- _PROBLEM DETAILS_
Among the lines below, the one containing "A major weakness" opens the range and the one containing "TAIL-LIKE CHAIN MODEL AND CALCULATION METHOD" closes it. Print that range exactly, without the pictures.

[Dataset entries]

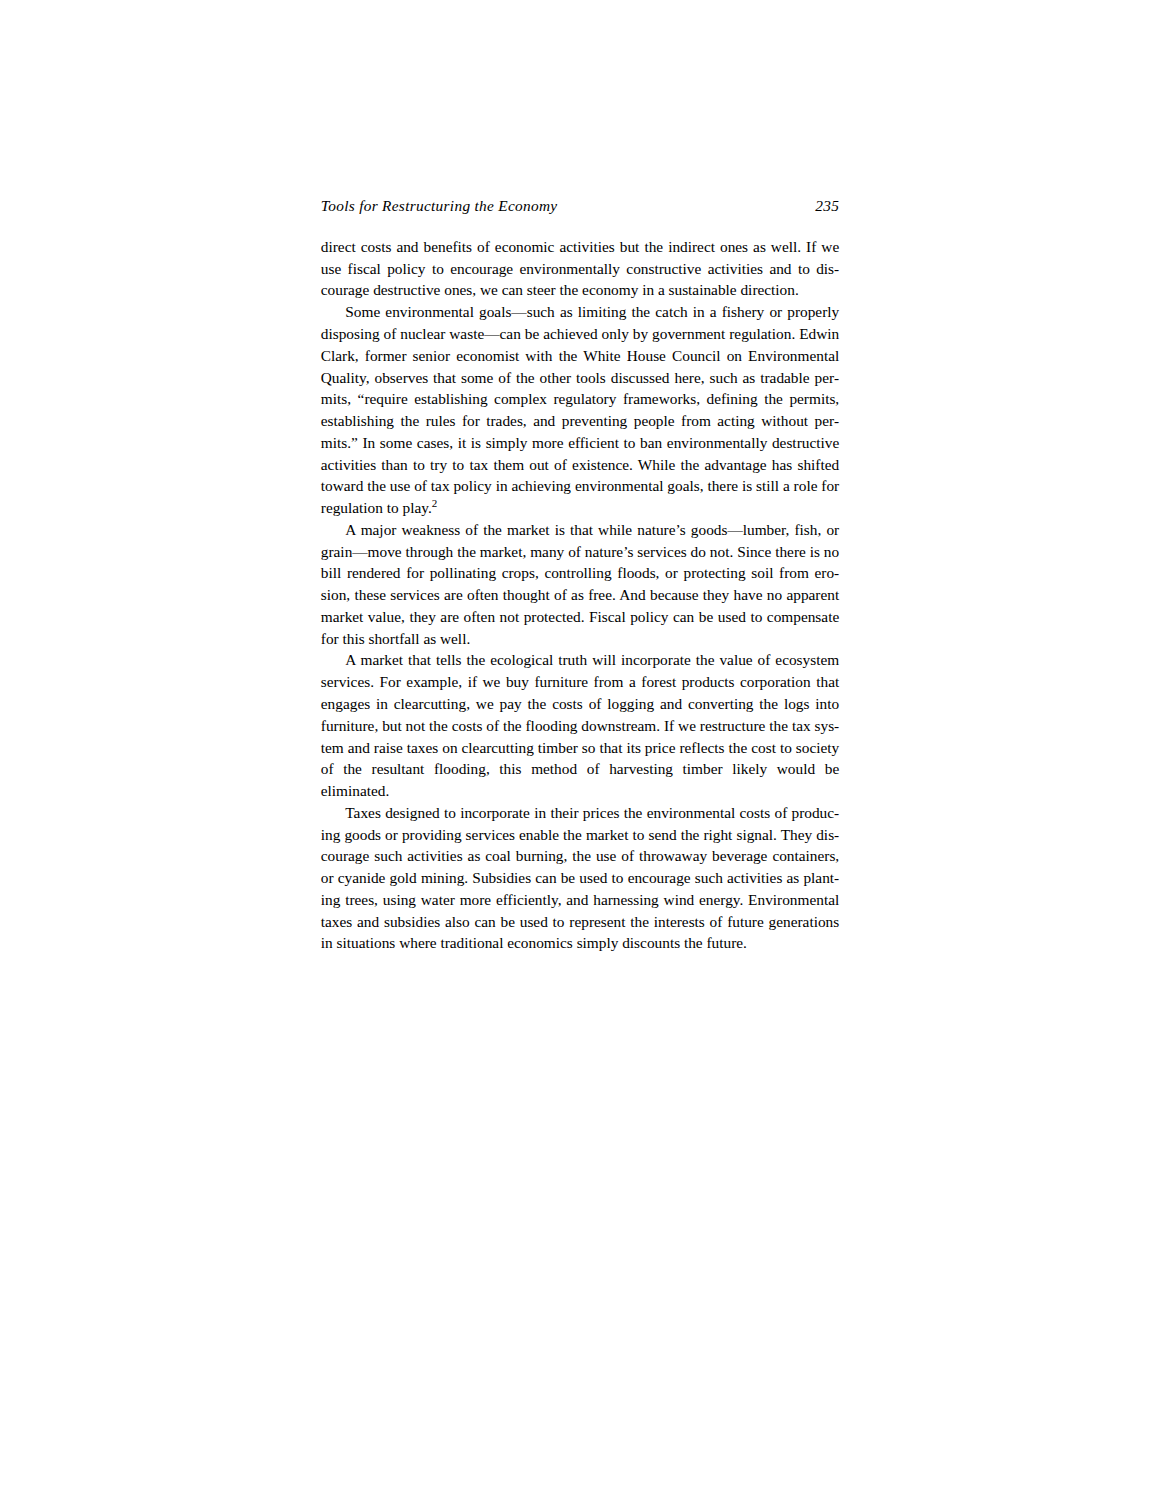Tools for Restructuring the Economy 235
direct costs and benefits of economic activities but the indirect ones as well. If we use fiscal policy to encourage environmentally constructive activities and to discourage destructive ones, we can steer the economy in a sustainable direction.
Some environmental goals—such as limiting the catch in a fishery or properly disposing of nuclear waste—can be achieved only by government regulation. Edwin Clark, former senior economist with the White House Council on Environmental Quality, observes that some of the other tools discussed here, such as tradable permits, “require establishing complex regulatory frameworks, defining the permits, establishing the rules for trades, and preventing people from acting without permits.” In some cases, it is simply more efficient to ban environmentally destructive activities than to try to tax them out of existence. While the advantage has shifted toward the use of tax policy in achieving environmental goals, there is still a role for regulation to play.2
A major weakness of the market is that while nature’s goods—lumber, fish, or grain—move through the market, many of nature’s services do not. Since there is no bill rendered for pollinating crops, controlling floods, or protecting soil from erosion, these services are often thought of as free. And because they have no apparent market value, they are often not protected. Fiscal policy can be used to compensate for this shortfall as well.
A market that tells the ecological truth will incorporate the value of ecosystem services. For example, if we buy furniture from a forest products corporation that engages in clearcutting, we pay the costs of logging and converting the logs into furniture, but not the costs of the flooding downstream. If we restructure the tax system and raise taxes on clearcutting timber so that its price reflects the cost to society of the resultant flooding, this method of harvesting timber likely would be eliminated.
Taxes designed to incorporate in their prices the environmental costs of producing goods or providing services enable the market to send the right signal. They discourage such activities as coal burning, the use of throwaway beverage containers, or cyanide gold mining. Subsidies can be used to encourage such activities as planting trees, using water more efficiently, and harnessing wind energy. Environmental taxes and subsidies also can be used to represent the interests of future generations in situations where traditional economics simply discounts the future.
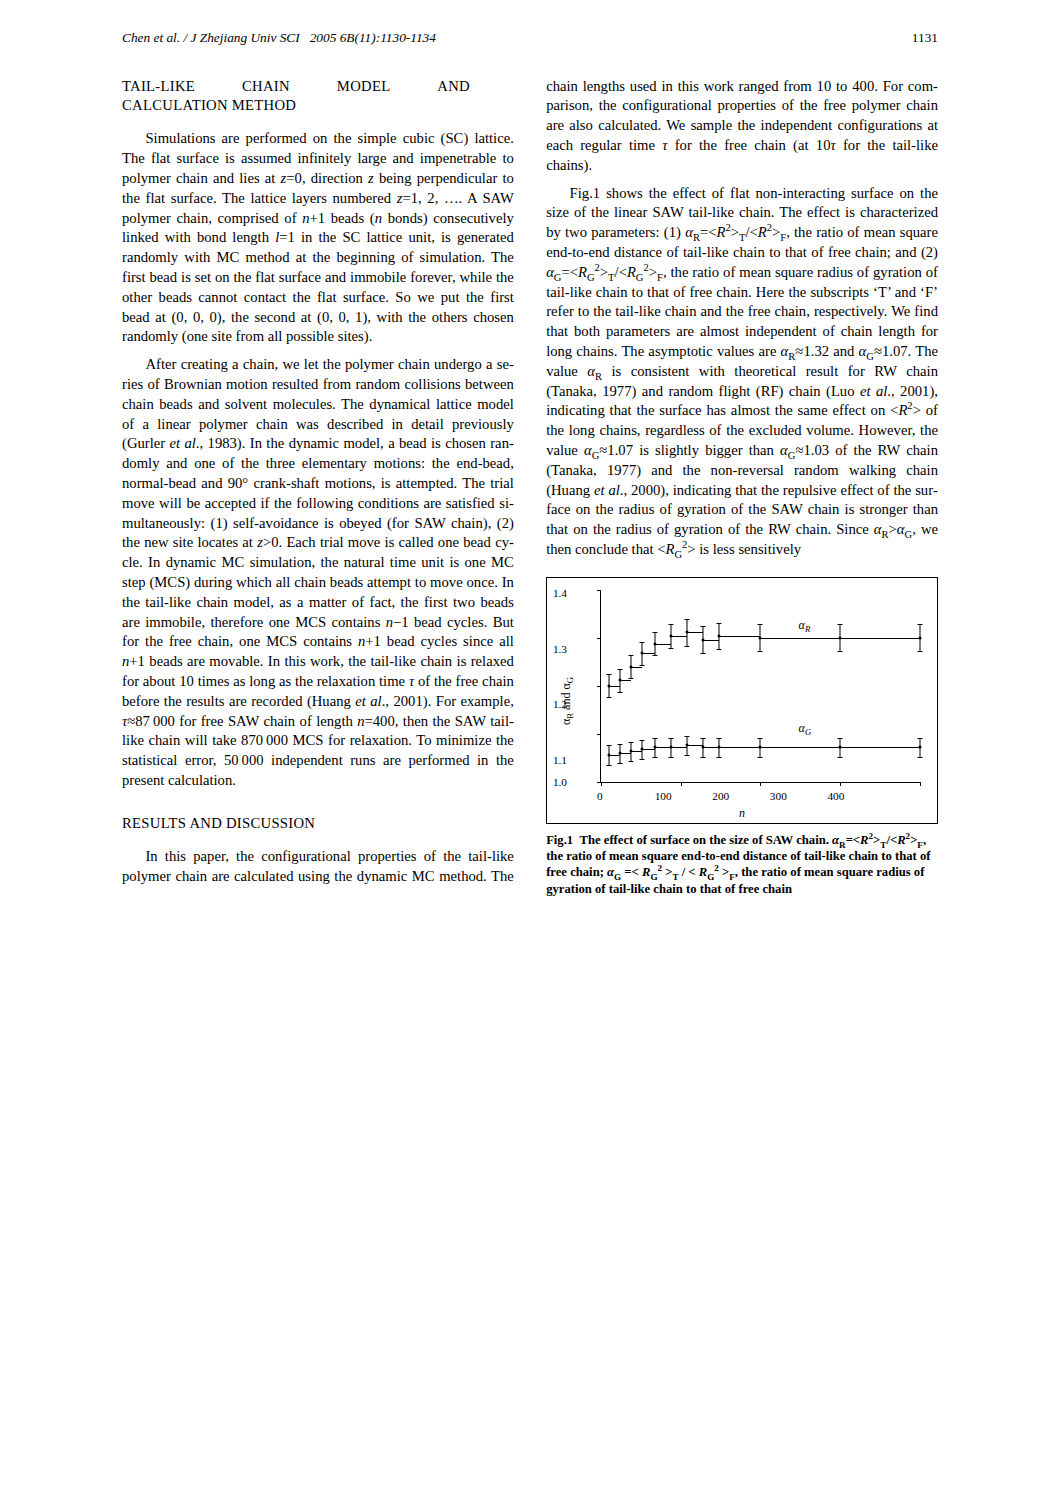Chen et al. / J Zhejiang Univ SCI 2005 6B(11):1130-1134 1131
TAIL-LIKE CHAIN MODEL AND CALCULATION METHOD
Simulations are performed on the simple cubic (SC) lattice. The flat surface is assumed infinitely large and impenetrable to polymer chain and lies at z=0, direction z being perpendicular to the flat surface. The lattice layers numbered z=1, 2, …. A SAW polymer chain, comprised of n+1 beads (n bonds) consecutively linked with bond length l=1 in the SC lattice unit, is generated randomly with MC method at the beginning of simulation. The first bead is set on the flat surface and immobile forever, while the other beads cannot contact the flat surface. So we put the first bead at (0, 0, 0), the second at (0, 0, 1), with the others chosen randomly (one site from all possible sites).
After creating a chain, we let the polymer chain undergo a series of Brownian motion resulted from random collisions between chain beads and solvent molecules. The dynamical lattice model of a linear polymer chain was described in detail previously (Gurler et al., 1983). In the dynamic model, a bead is chosen randomly and one of the three elementary motions: the end-bead, normal-bead and 90° crank-shaft motions, is attempted. The trial move will be accepted if the following conditions are satisfied simultaneously: (1) self-avoidance is obeyed (for SAW chain), (2) the new site locates at z>0. Each trial move is called one bead cycle. In dynamic MC simulation, the natural time unit is one MC step (MCS) during which all chain beads attempt to move once. In the tail-like chain model, as a matter of fact, the first two beads are immobile, therefore one MCS contains n−1 bead cycles. But for the free chain, one MCS contains n+1 bead cycles since all n+1 beads are movable. In this work, the tail-like chain is relaxed for about 10 times as long as the relaxation time τ of the free chain before the results are recorded (Huang et al., 2001). For example, τ≈87 000 for free SAW chain of length n=400, then the SAW tail-like chain will take 870 000 MCS for relaxation. To minimize the statistical error, 50 000 independent runs are performed in the present calculation.
RESULTS AND DISCUSSION
In this paper, the configurational properties of the tail-like polymer chain are calculated using the dynamic MC method. The chain lengths used in this work ranged from 10 to 400. For comparison, the configurational properties of the free polymer chain are also calculated. We sample the independent configurations at each regular time τ for the free chain (at 10τ for the tail-like chains).
Fig.1 shows the effect of flat non-interacting surface on the size of the linear SAW tail-like chain. The effect is characterized by two parameters: (1) αR=<R2>T/<R2>F, the ratio of mean square end-to-end distance of tail-like chain to that of free chain; and (2) αG=<RG2>T/<RG2>F, the ratio of mean square radius of gyration of tail-like chain to that of free chain. Here the subscripts ‘T’ and ‘F’ refer to the tail-like chain and the free chain, respectively. We find that both parameters are almost independent of chain length for long chains. The asymptotic values are αR≈1.32 and αG≈1.07. The value αR is consistent with theoretical result for RW chain (Tanaka, 1977) and random flight (RF) chain (Luo et al., 2001), indicating that the surface has almost the same effect on <R2> of the long chains, regardless of the excluded volume. However, the value αG≈1.07 is slightly bigger than αG≈1.03 of the RW chain (Tanaka, 1977) and the non-reversal random walking chain (Huang et al., 2000), indicating that the repulsive effect of the surface on the radius of gyration of the SAW chain is stronger than that on the radius of gyration of the RW chain. Since αR>αG, we then conclude that <RG2> is less sensitively
αR and αG
1.4
1.3
1.2
1.1
1.0
αR
αG
0
100
200
300
400
n
Fig.1 The effect of surface on the size of SAW chain. αR=<R2>T/<R2>F, the ratio of mean square end-to-end distance of tail-like chain to that of free chain; αG =< RG2 >T / < RG2 >F, the ratio of mean square radius of gyration of tail-like chain to that of free chain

- _COMPLETED TASK_
A major weakness of the market is that while nature’s goods—lumber, fish, or grain—move through the market, many of nature’s services do not. Since there is no bill rendered for pollinating crops, controlling floods, or protecting soil from erosion, these services are often thought of as free. And because they have no apparent market value, they are often not protected. Fiscal policy can be used to compensate for this shortfall as well.
A market that tells the ecological truth will incorporate the value of ecosystem services. For example, if we buy furniture from a forest products corporation that engages in clearcutting, we pay the costs of logging and converting the logs into furniture, but not the costs of the flooding downstream. If we restructure the tax system and raise taxes on clearcutting timber so that its price reflects the cost to society of the resultant flooding, this method of harvesting timber likely would be eliminated.
Taxes designed to incorporate in their prices the environmental costs of producing goods or providing services enable the market to send the right signal. They discourage such activities as coal burning, the use of throwaway beverage containers, or cyanide gold mining. Subsidies can be used to encourage such activities as planting trees, using water more efficiently, and harnessing wind energy. Environmental taxes and subsidies also can be used to represent the interests of future generations in situations where traditional economics simply discounts the future.
Chen et al. / J Zhejiang Univ SCI 2005 6B(11):1130-1134 1131
TAIL-LIKE CHAIN MODEL AND CALCULATION METHOD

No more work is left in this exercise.